Over the last decade, SQL has fallen out of fashion and is now seeing a resurgence. As applications become more complex, people realize they need a data manipulation language, and SQL is the obvious choice as it’s a proven and well-known mechanism for manipulating related data structures. In this blog post, we discuss how VoltDB has implemented materialized views, and why they are fast and incredibly useful.
What’s the difference between a materialized view and a normal view?
There are two kinds of views: Normal views and materialized views. VoltDB uses materialized views, but because that’s the only kind of view we use, we tend to refer to them as just ‘views’.
A ‘normal’ view is an SQL SELECT statement pretending to be a table.

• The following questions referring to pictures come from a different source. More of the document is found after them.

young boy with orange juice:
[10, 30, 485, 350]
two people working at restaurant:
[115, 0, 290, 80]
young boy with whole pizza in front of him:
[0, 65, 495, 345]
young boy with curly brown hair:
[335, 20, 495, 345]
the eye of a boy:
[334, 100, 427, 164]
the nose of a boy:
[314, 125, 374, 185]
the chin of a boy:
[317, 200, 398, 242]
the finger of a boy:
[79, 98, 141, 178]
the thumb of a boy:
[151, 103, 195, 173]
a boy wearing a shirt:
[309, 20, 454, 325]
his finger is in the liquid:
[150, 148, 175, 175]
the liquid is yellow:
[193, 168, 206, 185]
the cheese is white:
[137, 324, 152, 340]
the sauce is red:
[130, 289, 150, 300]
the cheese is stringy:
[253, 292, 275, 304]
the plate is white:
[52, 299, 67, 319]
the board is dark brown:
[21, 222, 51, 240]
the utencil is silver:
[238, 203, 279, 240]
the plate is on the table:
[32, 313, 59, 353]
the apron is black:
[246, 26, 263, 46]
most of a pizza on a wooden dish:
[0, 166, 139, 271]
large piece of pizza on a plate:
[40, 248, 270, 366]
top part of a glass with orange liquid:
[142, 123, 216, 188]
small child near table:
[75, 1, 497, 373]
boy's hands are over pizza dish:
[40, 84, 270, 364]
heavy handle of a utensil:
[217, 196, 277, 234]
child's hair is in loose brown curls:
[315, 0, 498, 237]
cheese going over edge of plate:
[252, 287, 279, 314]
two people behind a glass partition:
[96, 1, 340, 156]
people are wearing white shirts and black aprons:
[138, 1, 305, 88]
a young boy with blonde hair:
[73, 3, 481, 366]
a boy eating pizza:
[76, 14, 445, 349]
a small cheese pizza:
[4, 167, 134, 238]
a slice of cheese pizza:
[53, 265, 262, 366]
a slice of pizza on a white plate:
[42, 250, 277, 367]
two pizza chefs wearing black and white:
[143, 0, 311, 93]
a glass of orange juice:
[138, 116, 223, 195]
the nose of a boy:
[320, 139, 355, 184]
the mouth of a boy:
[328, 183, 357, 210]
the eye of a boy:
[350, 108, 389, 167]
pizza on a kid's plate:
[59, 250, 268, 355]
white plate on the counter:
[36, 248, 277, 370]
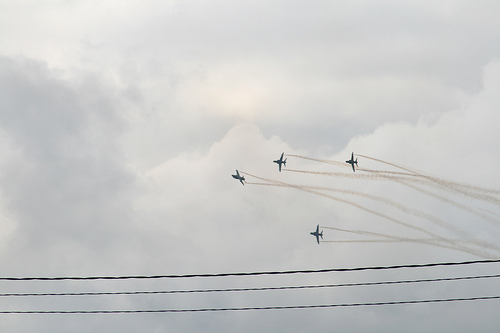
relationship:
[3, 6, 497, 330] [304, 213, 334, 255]
sky above plane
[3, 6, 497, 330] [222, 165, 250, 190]
sky above plane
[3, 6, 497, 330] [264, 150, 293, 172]
sky above plane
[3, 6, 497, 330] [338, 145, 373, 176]
sky above plane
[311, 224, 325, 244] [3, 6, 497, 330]
fighter on sky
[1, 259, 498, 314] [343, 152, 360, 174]
electrical wires beneath jet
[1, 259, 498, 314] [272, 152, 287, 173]
electrical wires beneath jet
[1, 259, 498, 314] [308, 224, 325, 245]
electrical wires beneath jet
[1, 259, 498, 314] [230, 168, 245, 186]
electrical wires beneath jet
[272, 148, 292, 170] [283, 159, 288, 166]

In most cases, views are read-only. This is useful because real-world SELECT statements involving multiple tables can be remarkably complicated, and a materialized view means that the complex logic only has to be implemented once and can then be used multiple times within an application.
A materialized view is like a ‘normal’ view, but with the results cached.
Why were earlier implementations of ‘normal’ views problematic?
Views were initially popular but fell out of favor over time. The views most people wanted included features such as GROUP BY and SUM(), and this meant that the view had to traverse a large amount of data each time it was accessed.
So, if I had a view that calculated ‘sales per customer’ and wanted to know sales for customer ‘x’, when I accessed the view I would calculate sales for all of the customers, and then filter out the one row for customer ‘x’.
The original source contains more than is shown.